I’ve written before that there is something about s-words that make them difficult to use in conversation because everyone has different meanings: semantics is one, standards is another. I have previously argued against various views of standards, for example Microsoft’s Mike Champion’s Donut Line method of Standardization (informality), or ODF’s requirements creep for what makes an open standard (though I liked Sun’s.

This time the merry-go-round goes back to Mike Champion: on his blog in January.

I said Standards are a library of stable technological possibilities. Regular readers won’t be surprised: plurality is good. (If you attended WWW7 in Brisbane about a decade ago, you may have seen me debating -badly- against an MS rep, with me supporting the idea that XML needed to support an general infrastructure for binding resources to XML data in a layered approach to promote plurality while the MS guy thought just a big fat XML Schemas would be enough. Same deal.)

Mike replied I guess I have a different perspective: Standards are technological REALITIES that one can use with some confidence that they are supported by at least a critical mass of some audience. I have two gripes with this idea. First, it unsoundly enthrones market success as the benchmark: but it is sometimes useful to have standards that are only relevant to a small sector of industry. The recent XML-DEV thread on the need for speed in parsing is an example, it seems to me, of a nasty side to standards: people who say “My need is important, your need is not” have no business in standards; whether I concur that your reasons for a standard are sound, if it doesn’t affect me I should butt out. Second, it does not seem far from the first-come first-serve, exclusionary view of standards as if they are a kind of monopoly grant, like a patent. (This is the latest scam, I see.)

What do ISO say? Their website is a good place to start.

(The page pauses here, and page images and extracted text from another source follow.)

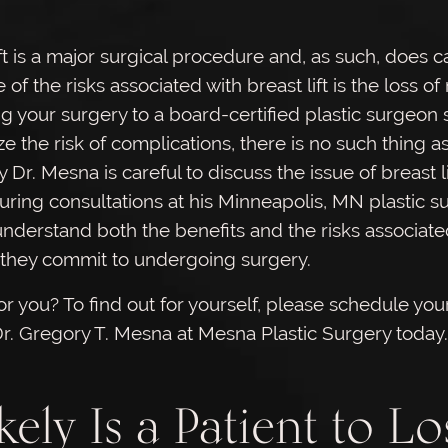
t is a major surgical procedure and, as such, does ca
 of the risks associated with breast lift is the loss of
g your surgery to a board-certified plastic surgeon
ze the risk of complications, there is no such thing as
y Dr. Mesna is careful to discuss the issue of breast li
uring consultations at his Minneapolis, MN plastic s
understand both the benefits and the risks associate
they commit to undergoing surgery.
 for you? To find out for yourself, please schedule your 
Dr. Gregory T. Mesna at Mesna Plastic Surgery today.
ely Is a Patient to Lo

Here are the first sentences of the ISO section “Hallmarks of the ISO Brand”:

  • Every participating ISO member institute (full members) has the right to take part in the development of any standard which it judges to be important to its country’s economy.
  • ISO standards are voluntary.
  • ISO develops only those standards for which there is a market requirement.
  • Although ISO standards are voluntary, the fact that they are developed in response to market demand, and are based on consensus among the interested parties, ensures widespread applicability of the standards.
  • ISO standards are technical agreements which provide the framework for compatible technology worldwide.

Now I don’t see anything there to connect ISO standards either with critical masses or monopoly grants: the market requirement aspect is the key: is there some group that (thinks) it needs it?

There is an especially interesting line concerning committee member’s obligations: The experts participate as national delegations, chosen by the ISO national member institute for the country concerned. These delegations are required to represent not just the views of the organizations in which their participating experts work, but of other stakeholders too. According to ISO rules, the member institute is expected to take account of the views of the range of parties interested in the standard under development and to present a consolidated, national consensus position to the technical committee. I see this as condemning the sectarian “My need is important; your need is not” approach and explicitly demanding an openness toward plurality. (Which is not to say that every crackpot scheme that comes along must be endorsed, of course.)

ISO standards are essentially technical agreements that reflect some market requirement, made by committees which are discouraged from sectional interest. The ISO process is geared to win-win, not win-lose: to encouraging agreement where possible but allowing separate technologies where agreement is not possible. And ISO clearly takes the view that regulation is not their business. That is why I think moving away from the view of ISO standards as a library of technical solutions will be unsatisfactory for those who attempt it.

(While we are on this page, I note that the page speaks of ISO standards as creating a level playing field to satisfy trade agreements, but it does this by distinguishing ISO standards from regional or national standards. Compare this with the recent claims that the trade agreements require no overlapping standards and encourage non-pluralism.)